▶ [TE LEZEN TEKST]:
▽

KONINGSMOORD

Ter gelegenheid van de match om het wereldkampioenschap tussen Kasparov en Kramnik, de eerste in 5 jaar, die naar het zich laat aanzien nu toch echt op 8 oktober in Londen zal beginnen, wijd ik een paar rubrieken aan het wereldkampioenschap.
    Het is altijd een bijzondere gebeurtenis wanneer de regerend wereldkampioen een partij verliest - sinds het begin van het wereldkampioenschap in 1886 is dat nog maar 136 maal gebeurd, iets meer dan één maal per jaar. Ik zal uitleggen hoe ik aan dat aantal kom.
    Om te beginnen erken ik Khalifman niet als wereldkampioen. Vanaf 1972 waren de wereldkampioenen: Fischer tot 1975, Karpov tot 1985, en Kasparov tot heden. Ik tel alleen partijen die de wereldkampioen als wereldkampioen verloor. Alleen serieuze partijen; rapid en snelschaak, simultaans, demonstratiepartijen, computerpartijen, telegrafische en Internet-partijen tellen niet mee. Bovendien laat ik ook de partijen van de wedstrijden om het wereldkampioenschap zèlf buiten beschouwing. De titel moet tijdens zo'n match een beetje als vacant worden beschouwd, en als een wereldkampioen de laatste partij van een match verliest; hééft de wereldkampioen dan verloren?
    De 136 verliespartijen zijn als volgt over de wereldkampioenen verdeeld.

△

▶ [GETOONDE LIJST]:
▽

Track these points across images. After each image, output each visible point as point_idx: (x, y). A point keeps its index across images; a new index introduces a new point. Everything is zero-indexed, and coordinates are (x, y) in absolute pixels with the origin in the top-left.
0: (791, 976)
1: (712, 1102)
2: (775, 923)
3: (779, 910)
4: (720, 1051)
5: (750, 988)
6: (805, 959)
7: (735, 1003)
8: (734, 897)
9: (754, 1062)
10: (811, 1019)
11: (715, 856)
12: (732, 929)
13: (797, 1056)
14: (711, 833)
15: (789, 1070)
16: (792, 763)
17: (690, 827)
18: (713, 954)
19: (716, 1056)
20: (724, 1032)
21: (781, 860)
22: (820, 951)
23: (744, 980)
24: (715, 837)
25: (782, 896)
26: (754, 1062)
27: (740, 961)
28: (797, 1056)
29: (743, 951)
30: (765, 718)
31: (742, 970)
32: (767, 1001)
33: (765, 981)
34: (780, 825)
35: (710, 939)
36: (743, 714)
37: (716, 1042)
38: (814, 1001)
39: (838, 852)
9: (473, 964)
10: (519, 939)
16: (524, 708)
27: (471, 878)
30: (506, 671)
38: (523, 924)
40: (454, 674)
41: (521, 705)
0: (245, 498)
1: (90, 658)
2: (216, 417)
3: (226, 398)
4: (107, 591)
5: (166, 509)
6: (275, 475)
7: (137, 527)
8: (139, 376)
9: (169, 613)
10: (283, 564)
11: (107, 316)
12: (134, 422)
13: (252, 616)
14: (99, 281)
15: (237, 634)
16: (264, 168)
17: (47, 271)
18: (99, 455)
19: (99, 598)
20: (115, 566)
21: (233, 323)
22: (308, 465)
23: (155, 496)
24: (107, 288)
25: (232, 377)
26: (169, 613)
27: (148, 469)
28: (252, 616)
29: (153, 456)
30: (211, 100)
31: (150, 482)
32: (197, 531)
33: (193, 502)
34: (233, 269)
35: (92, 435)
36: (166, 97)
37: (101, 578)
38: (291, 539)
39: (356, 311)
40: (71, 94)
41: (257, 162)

△

▶ [KORTE OPDRACHT]:
In welk jaar begon het wereldkampioenschap volgens de te lezen tekst?

▶ [HET RESULTAAT]:
In 1886.